*Problem to work on*:
Return all lines from the listing below that include the word "byline".

*Available data*:

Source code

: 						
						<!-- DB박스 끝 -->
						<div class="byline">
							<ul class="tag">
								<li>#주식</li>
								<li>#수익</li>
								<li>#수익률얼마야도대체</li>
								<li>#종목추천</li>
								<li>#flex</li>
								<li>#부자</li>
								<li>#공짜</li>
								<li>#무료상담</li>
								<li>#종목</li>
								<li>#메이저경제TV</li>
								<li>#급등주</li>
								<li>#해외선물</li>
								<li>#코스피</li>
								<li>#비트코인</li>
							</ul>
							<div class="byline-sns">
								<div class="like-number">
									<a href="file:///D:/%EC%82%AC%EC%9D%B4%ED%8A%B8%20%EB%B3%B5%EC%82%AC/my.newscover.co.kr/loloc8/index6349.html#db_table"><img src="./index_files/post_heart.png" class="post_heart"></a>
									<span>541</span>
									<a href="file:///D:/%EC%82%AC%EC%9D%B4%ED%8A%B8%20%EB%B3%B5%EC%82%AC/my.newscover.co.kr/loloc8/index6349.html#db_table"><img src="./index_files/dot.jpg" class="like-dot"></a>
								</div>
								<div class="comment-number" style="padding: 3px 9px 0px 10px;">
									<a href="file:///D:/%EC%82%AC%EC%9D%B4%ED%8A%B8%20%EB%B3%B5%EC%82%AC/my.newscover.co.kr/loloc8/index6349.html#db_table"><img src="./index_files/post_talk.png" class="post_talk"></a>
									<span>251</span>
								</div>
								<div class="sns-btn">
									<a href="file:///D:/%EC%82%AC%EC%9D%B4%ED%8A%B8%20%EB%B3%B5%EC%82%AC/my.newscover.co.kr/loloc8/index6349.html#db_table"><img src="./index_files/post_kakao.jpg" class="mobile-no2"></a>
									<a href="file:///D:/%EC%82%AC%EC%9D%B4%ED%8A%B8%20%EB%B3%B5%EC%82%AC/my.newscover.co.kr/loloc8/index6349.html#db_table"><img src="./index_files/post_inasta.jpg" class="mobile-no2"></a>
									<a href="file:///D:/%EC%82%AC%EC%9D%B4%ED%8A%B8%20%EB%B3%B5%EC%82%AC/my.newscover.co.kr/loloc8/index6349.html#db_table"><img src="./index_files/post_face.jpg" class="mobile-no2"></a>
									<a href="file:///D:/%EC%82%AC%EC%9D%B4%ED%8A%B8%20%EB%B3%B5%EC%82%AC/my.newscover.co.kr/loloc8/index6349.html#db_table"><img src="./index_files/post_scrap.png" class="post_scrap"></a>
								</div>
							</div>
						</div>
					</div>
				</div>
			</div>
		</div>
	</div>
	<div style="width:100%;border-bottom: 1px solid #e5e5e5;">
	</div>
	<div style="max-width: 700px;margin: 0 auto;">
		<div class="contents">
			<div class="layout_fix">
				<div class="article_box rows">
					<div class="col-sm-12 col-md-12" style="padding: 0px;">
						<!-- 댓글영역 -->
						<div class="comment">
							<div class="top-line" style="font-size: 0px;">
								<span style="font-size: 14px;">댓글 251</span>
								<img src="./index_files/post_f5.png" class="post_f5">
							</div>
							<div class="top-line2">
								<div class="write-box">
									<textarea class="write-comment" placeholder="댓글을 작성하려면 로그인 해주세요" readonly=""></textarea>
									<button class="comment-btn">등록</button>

*Task result*:
						<div class="byline">
							<div class="byline-sns">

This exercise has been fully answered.